Before Sebrina became a stay-at-home-mom, she received her Bachelor of Science in business management from Southeast and her master’s degree in education from the University of Missouri-Kansas City. She attended Southeast because it was affordable. She says she was raised at the poverty level and was the first person in her family to go to college.
“Southeast made that dream a reality by being reasonably priced for a student who had no money,” Sebrina says. “I will be forever grateful for the scholarships, financial aid and jobs that I got on campus.”
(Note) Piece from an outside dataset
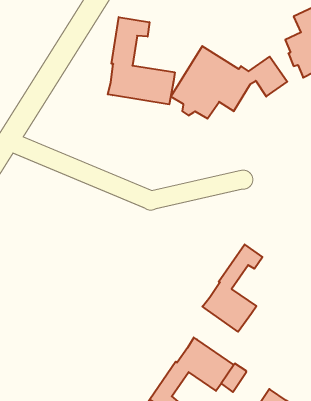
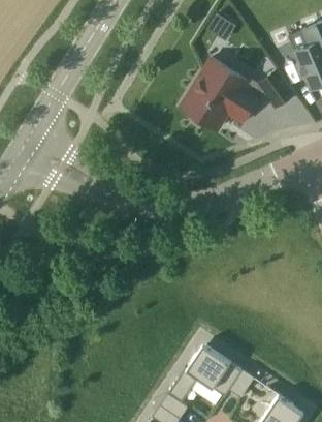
building: [108,17,175,104] -> none
building: [202,244,262,332] -> none

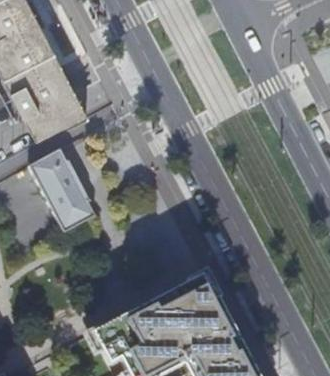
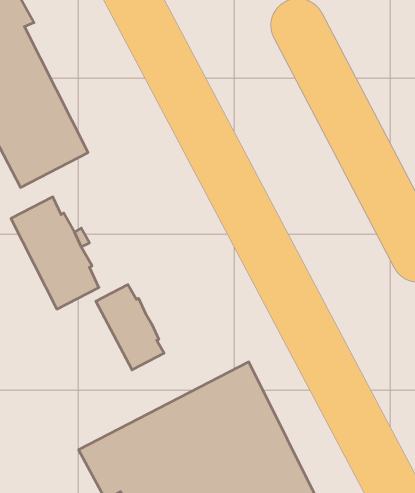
building: none -> [96,285,164,370]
Sebrina’s favorite Southeast memory is living in Cheney Hall. She was the president of Hall Council and knew everyone because of the small residence hall size. She still has friends from Cheney, and they are having a reunion in August.
After receiving her master’s degree from the University of Missouri-Kansas City, Sebrina worked as a coordinator for residence life at Missouri Western State University. She then married and moved to North Carolina, working in various positions in the housing and residence life office at the University of North Carolina-Greensboro. She and her husband moved back to Missouri to be closer to their families, and each found positions working at Missouri State University. Sebrina worked in residence life for 12 years and then worked as the assistant registrar.
“Southeast prepared me both inside and outside the classroom for my career in higher education,” Sebrina says.
“Having a degree in business management gave me great communication skills, management skills, etc. My outside the classroom experiences gave me my leadership and people skills. I truly believe I received a well-rounded education during my time at Southeast.”
Sebrina loves working with college students and says she knew from the moment she set foot on Southeast’s campus she wanted to work on a college campus.
“I was a first-time college student and was fortunate to have great people who worked with me at Southeast,” she says.
Sebrina would like to tell current Southeast students to live their college life to the fullest and get involved in extracurricular activities. She says most of her memories happened outside of the classroom.
“I’m not saying the classroom isn’t important, because it is,” she says. “Just don’t make that the only thing that is important. Be a leader on campus. Residence Life is a great way to get involved. However, there are all kinds of opportunities waiting for you. There are student activities, orientation leaders, work in an office, join an organization. Just be involved somehow!”
Sebrina currently lives in Springfield, Mo., with her husband, Joseph, and three children, Devin, Sa’Reena and Autumn. She and her family will be moving to Eddyville, Iowa, in July.
“My family is about having experiences and memories,” she says. “We try to find new things to do and explore all the time.”
Sebrina’s future plans include being a stay-at-home-mom for her children.
“It took me a long time to come to grips with the fact that feminism is about having choices, not necessarily about having to be a mom who works outside the home,” she says. “Once I made that realization emotionally, not just intellectually, then I made the best decision for me and my family.”
Sebrina and her husband chose to go through the foster system to adopt. They say it was a daily struggle to be an advocate not only for themselves but also for their children. They had to work with many people in order to make their dream a reality.
“I would love to say it was the most joyful experience I’ve ever had, but it wasn’t. The end product, on the other hand, is the most rewarding experience I have ever had,” she says.
After adopting their children, Sebrina and her husband had to deal with the complications of becoming a mixed race family, since their children are African American, but they knew they wanted to adopt a minority child from the beginning of the process.
“There is a high need for families to adopt minority children,” Sebrina says. “Most people want to adopt a baby who looks like them. We adopted a 5-, 6- and 9-year old who look different than us. This has brought a lot of challenges our way as a family. We have had to face discrimination a few times. However, we are raising our children to feel good about who they are, regardless of their skin color or any other differences that may make them unique. We have frank conversations about being different in our house on a daily basis.”
Sebrina says it is like the children are her biological children with how they seem to have all the same quirks that she and her husband have.
“They are having a great childhood, and we are making sure of it,” she says. “Every day they impress us and drive us nuts all at the same time. Our lives are full of chaos, but it is the greatest chaos ever. My children are worth everything that we went through and continue to go through.”